** DATA RECORDS **
BEGIN

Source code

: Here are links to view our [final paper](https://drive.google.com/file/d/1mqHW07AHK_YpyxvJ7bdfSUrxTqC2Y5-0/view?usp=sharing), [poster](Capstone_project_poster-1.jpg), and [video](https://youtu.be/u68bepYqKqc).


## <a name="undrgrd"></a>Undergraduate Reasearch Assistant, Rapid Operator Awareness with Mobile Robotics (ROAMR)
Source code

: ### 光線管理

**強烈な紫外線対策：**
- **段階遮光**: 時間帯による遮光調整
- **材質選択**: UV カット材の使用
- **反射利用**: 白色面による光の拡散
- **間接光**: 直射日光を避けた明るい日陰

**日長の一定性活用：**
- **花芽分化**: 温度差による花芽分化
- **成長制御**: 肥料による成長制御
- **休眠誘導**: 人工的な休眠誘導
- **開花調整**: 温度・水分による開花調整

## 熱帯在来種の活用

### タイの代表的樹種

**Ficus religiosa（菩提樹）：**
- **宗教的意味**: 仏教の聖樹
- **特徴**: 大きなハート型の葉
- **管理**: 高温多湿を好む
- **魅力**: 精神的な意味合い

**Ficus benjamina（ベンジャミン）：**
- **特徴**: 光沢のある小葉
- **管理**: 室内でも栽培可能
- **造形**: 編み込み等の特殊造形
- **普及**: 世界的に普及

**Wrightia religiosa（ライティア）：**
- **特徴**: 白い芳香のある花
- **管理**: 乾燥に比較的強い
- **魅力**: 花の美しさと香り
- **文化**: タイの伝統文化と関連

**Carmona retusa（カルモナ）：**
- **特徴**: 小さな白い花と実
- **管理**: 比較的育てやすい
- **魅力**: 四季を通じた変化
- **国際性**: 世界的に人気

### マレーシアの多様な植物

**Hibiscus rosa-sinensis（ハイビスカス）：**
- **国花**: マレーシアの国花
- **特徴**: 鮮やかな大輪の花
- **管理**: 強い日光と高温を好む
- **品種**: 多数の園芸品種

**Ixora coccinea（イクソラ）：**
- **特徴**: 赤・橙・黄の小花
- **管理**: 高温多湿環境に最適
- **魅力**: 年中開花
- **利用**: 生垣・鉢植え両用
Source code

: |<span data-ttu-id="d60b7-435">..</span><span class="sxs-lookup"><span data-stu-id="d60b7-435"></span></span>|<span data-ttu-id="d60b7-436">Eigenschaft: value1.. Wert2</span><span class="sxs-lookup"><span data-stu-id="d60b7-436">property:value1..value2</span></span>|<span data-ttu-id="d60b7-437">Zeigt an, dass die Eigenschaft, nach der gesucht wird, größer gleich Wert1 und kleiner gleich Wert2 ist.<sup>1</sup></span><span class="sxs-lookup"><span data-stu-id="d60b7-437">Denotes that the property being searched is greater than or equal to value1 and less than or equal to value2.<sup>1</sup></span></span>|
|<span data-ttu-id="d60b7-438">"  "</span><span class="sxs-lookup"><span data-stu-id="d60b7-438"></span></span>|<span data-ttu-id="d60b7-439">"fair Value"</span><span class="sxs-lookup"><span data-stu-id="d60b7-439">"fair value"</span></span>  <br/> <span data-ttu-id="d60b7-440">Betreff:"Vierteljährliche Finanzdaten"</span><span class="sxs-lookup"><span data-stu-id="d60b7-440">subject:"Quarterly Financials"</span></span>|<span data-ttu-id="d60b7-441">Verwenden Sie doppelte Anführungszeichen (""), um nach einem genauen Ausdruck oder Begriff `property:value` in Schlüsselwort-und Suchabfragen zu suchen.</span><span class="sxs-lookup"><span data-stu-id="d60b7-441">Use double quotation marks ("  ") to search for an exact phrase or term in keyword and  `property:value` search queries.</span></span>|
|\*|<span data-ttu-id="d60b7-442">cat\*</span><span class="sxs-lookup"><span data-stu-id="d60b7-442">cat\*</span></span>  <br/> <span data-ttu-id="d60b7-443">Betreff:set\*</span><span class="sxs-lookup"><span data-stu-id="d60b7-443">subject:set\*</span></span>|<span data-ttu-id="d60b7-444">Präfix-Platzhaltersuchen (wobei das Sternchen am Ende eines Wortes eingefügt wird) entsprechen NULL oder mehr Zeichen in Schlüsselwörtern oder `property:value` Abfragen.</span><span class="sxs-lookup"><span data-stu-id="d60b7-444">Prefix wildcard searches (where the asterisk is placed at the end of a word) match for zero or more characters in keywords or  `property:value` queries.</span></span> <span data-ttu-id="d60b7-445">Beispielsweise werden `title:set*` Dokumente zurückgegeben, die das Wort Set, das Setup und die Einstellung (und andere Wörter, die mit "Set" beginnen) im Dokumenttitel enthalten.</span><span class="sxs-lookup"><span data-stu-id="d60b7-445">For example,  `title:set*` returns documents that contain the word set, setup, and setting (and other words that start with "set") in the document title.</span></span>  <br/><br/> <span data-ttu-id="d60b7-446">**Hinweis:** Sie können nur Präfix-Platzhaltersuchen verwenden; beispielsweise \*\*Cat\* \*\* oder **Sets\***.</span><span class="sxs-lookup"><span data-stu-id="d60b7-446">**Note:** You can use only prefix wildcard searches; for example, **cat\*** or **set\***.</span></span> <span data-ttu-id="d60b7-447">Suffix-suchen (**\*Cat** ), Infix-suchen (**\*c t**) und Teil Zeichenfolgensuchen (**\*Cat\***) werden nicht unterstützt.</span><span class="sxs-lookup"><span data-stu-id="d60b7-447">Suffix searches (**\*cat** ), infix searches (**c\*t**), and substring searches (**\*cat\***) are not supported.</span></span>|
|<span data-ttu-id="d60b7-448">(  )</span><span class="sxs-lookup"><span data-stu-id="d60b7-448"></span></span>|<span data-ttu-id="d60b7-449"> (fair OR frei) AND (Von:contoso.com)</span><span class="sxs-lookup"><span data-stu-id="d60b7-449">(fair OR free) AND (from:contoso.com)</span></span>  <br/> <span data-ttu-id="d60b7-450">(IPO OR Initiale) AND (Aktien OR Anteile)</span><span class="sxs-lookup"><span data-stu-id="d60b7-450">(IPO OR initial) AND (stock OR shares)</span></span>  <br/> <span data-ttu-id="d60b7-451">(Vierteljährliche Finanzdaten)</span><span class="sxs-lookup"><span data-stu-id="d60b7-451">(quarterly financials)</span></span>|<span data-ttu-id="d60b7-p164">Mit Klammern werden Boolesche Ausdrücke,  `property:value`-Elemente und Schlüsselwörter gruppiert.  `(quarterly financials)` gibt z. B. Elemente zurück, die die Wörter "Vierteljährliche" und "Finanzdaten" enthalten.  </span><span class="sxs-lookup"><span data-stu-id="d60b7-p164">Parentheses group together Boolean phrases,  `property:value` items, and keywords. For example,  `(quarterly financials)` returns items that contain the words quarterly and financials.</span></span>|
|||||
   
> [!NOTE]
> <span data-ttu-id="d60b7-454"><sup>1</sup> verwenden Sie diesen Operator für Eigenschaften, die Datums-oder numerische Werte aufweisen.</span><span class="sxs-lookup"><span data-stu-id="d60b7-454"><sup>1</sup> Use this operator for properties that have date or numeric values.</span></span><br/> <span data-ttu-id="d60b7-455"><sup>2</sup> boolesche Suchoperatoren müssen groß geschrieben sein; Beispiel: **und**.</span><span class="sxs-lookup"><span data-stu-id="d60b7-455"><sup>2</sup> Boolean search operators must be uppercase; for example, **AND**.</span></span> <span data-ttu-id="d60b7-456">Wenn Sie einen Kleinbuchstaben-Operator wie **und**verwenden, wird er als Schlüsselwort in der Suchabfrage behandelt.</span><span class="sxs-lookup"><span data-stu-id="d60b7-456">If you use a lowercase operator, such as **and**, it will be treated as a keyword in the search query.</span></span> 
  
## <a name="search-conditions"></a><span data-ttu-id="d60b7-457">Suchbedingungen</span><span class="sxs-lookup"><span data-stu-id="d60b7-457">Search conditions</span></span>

END

Search the listing for the word "Ficus", and copy every line in which it is found.

**Ficus religiosa（菩提樹）：**
**Ficus benjamina（ベンジャミン）：**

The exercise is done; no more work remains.